You couldn't fool George Orwell. And it's pretty clear the President of the United States can't fool Christopher Ketcham. He wrote a nice piece last month in which he analysed the degree of duckspeak in an interview with Tim Russert.
He suggested that the President commanded substantial talent as a political speaker, when analysed according to the principles of duckspeak, the language made famous by George Orwell in '1984'.
By those terms, Ketcham judged him to be a doubleplusgood doublethinker.
Duckspeakers need to feel at home with flannel. To do the job well, you should be adept at offering mindless invocations and be able to repeat a few of your favourite slogans as often as you can.
The whole idea of Newspeak is to shrink the vocabulary and eliminate independent thought; if you can't describe it, you can't think it.
Orwell wrote:
Ultimately it was hoped to make articulate speech issue from the larynx without involving the higher brain centres at all. This aim was frankly admitted in the Newspeak word duckspeak, meaning 'to quack like a duck'.
If you click over to the Ketchum piece , you'll see how he analyses the president's words, substituting QUACKS for portions of the sentences that are mostly or entirely meaningless.
I thought this was too good an idea to be applied solely to the leader of the free world, and so I've rigged up a little DuckSpeak translator to assess how the rest of us are speaking. You can click here to use it.

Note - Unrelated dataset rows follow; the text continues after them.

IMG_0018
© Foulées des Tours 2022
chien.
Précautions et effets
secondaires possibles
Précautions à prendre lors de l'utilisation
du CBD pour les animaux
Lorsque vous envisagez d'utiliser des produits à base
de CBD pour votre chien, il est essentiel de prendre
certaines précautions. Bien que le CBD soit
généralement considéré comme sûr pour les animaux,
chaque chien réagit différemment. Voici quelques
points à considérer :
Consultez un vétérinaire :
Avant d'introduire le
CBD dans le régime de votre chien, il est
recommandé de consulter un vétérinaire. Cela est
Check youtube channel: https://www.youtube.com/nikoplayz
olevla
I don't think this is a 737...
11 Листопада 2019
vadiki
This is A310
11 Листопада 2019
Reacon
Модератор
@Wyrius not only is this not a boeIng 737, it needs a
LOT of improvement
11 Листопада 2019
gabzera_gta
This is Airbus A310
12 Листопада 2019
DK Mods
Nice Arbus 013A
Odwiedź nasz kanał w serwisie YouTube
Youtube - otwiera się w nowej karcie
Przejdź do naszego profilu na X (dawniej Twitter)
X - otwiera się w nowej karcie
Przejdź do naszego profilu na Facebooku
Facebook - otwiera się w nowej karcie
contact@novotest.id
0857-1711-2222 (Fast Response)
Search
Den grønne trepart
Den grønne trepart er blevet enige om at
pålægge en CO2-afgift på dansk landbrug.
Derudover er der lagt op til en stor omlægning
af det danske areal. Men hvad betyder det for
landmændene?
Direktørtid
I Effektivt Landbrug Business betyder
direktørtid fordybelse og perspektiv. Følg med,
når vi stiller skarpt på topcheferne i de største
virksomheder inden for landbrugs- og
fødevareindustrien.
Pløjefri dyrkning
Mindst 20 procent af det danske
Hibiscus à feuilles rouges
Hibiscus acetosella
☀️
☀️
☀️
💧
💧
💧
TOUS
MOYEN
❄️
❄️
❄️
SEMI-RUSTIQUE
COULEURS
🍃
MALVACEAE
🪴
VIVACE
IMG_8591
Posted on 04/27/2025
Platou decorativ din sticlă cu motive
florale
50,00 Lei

The first thing you'll notice is that it's a little rough around the edges. Why? Because I need to gather more phrases that essentially have no meaning. Yeah, yeah, I know.
Anyway…this is a task I'll be dealing with in spare moments, of which I don't have a great many right at the minute.

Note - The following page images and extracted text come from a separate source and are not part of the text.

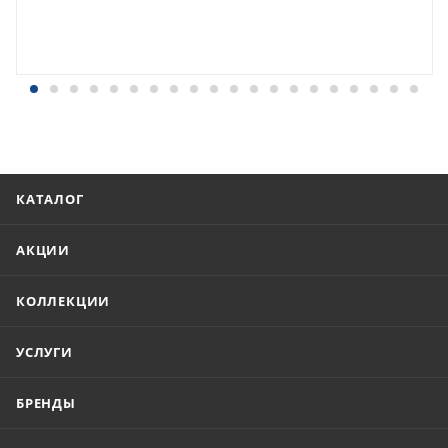
КАТАЛОГ
АКЦИИ
КОЛЛЕКЦИИ
УСЛУГИ
БРЕНДЫ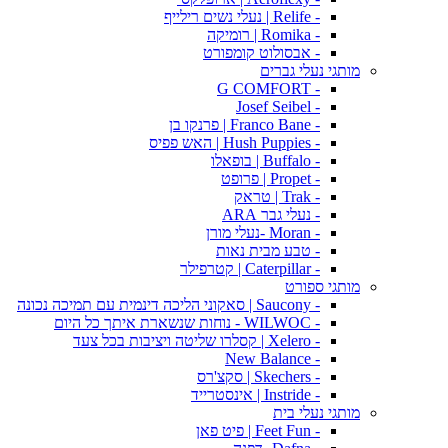
- Relife | נעלי נשים רילייף
- Romika | רומיקה
- אבסולוט קומפורט
מותגי נעלי גברים
- G COMFORT
- Josef Seibel
- Franco Bane | פרנקו בן
- Hush Puppies | האש פפיס
- Buffalo | בופאלו
- Propet | פרופט
- Trak | טראק
- נעלי גבר ARA
- Moran -נעלי מורן
- טבע מבית נאות
- Caterpillar | קטרפילר
מותגי ספורט
- Saucony | סאקוני הליכה דינמית עם תמיכה נכונה
- WILWOC - נוחות שנשארת איתך כל היום
- Xelero | קסלרו שליטה ויציבות בכל צעד
- New Balance
- Skechers | סקצ'רס
- Instride | אינסטרייד
מותגי נעלי בית
- Feet Fun | פיט פאן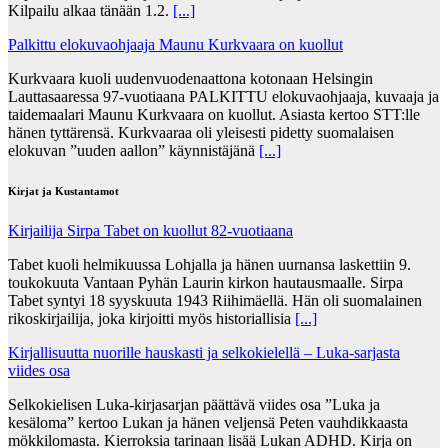
Kilpailu alkaa tänään 1.2.
[...]
Palkittu elokuvaohjaaja Maunu Kurkvaara on kuollut
Kurkvaara kuoli uudenvuodenaattona kotonaan Helsingin
Lauttasaaressa 97-vuotiaana PALKITTU elokuvaohjaaja, kuvaaja ja
taidemaalari Maunu Kurkvaara on kuollut. Asiasta kertoo STT:lle
hänen tyttärensä. Kurkvaaraa oli yleisesti pidetty suomalaisen
elokuvan ”uuden aallon” käynnistäjänä
[...]
Kirjat ja Kustantamot
Kirjailija Sirpa Tabet on kuollut 82-vuotiaana
Tabet kuoli helmikuussa Lohjalla ja hänen uurnansa laskettiin 9.
toukokuuta Vantaan Pyhän Laurin kirkon hautausmaalle. Sirpa
Tabet syntyi 18 syyskuuta 1943 Riihimäellä. Hän oli suomalainen
rikoskirjailija, joka kirjoitti myös historiallisia
[...]
Kirjallisuutta nuorille hauskasti ja selkokielellä – Luka-sarjasta
viides osa
Selkokielisen Luka-kirjasarjan päättävä viides osa ”Luka ja
kesäloma” kertoo Lukan ja hänen veljensä Peten vauhdikkaasta
mökkilomasta. Kierroksia tarinaan lisää Lukan ADHD. Kirja on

What's that you say? You know one? Step right this way. You're most welcome to add a phrase to the database. Just click here, and add whatever phrase you consider to be largely empty of meaning; one that's typically used simply as padding for an argument, be it of the liberal, conservative, Tory or rabid persuasion. We're an equal opportunity outfit here. If we get a decent collection, I'll share it with everyone.
That's all for now; the clocks are striking thirteen.